There are a lot of problems with passwords, and that's why the tech industry has been doing their best to try and eliminate the things forever. Not only can they be hard to remember, they're not really all that secure. Certainly not if you just use the same password for everything. One startup has an interesting idea, though. What if your password was bits of a picture?
PixelPin's system is a bit like a PIN code, but instead of using a string four digits you login by placing four pins onto a picture in the right sequence. The idea here is that it's a more secure solution than an alphanumeric password, and the fact there are thousands of pixels in a single image (and an even larger number of combinations) means it's significantly harder to crack with brute force. In fact PixelPin says the system can't be hacked with brute force, which is a pretty bold claim.
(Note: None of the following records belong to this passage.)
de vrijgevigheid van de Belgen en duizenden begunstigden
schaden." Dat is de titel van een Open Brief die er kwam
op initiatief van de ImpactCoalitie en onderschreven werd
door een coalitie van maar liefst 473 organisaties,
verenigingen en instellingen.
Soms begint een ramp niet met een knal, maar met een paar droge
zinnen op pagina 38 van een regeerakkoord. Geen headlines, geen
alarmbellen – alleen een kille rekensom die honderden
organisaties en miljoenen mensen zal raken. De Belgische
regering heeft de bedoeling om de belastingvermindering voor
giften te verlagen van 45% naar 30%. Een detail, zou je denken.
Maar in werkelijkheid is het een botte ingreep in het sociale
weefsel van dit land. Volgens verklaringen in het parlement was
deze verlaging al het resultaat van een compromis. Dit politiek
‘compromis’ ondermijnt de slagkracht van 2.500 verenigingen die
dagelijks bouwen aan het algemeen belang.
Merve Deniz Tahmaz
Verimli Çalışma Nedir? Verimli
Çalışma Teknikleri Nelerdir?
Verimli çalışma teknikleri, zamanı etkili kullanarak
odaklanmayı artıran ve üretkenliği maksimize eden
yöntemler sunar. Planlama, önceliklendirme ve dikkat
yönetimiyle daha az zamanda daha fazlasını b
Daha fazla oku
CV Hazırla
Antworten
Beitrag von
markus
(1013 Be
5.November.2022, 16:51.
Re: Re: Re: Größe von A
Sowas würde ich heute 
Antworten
You can see the system in place in the video above, replacing the need for a password or biometric authentication that's really quite simple to use. It looks as though you have to be quite precise with how you place the pins, though. I saw PinPixel in action at MWC, where one of the pins was slightly off target and naturally wouldn't unlock everything. Fortunately it was possible to zoom in with a magnifying glass similar to those employed by smartphone keyboards, and get the pin placed in the right place.
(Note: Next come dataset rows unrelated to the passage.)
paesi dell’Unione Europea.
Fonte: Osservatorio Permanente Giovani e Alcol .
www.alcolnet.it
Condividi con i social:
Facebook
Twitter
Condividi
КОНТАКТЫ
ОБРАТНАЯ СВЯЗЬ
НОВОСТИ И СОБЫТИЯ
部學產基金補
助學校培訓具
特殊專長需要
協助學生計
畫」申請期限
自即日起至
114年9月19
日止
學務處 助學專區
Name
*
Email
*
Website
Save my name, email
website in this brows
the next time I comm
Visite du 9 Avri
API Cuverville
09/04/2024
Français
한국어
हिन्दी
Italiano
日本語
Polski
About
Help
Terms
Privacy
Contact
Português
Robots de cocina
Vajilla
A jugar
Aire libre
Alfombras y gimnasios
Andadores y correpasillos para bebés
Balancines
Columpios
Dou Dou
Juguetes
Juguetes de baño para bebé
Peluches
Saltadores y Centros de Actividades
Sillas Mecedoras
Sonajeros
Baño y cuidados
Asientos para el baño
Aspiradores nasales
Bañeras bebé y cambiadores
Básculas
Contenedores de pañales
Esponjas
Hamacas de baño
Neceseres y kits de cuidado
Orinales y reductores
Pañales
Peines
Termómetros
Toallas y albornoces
PinPixel is supposed to be easy to implement across all devices, and it seems like a pretty clever idea. With the extreme number of cybersecurity breaches people have to contend with, it's been obvious for a while that passwords don't work as well as they should. They are, after all, only as secure as the people who create them, as evidenced by the people who keep using things like 'password123' or their name.
Whether it seems a wider rollout is another matter altogether, since this will be reliant on developers and business to actually bother with something beyond the bare minimum. Let's just see what happens.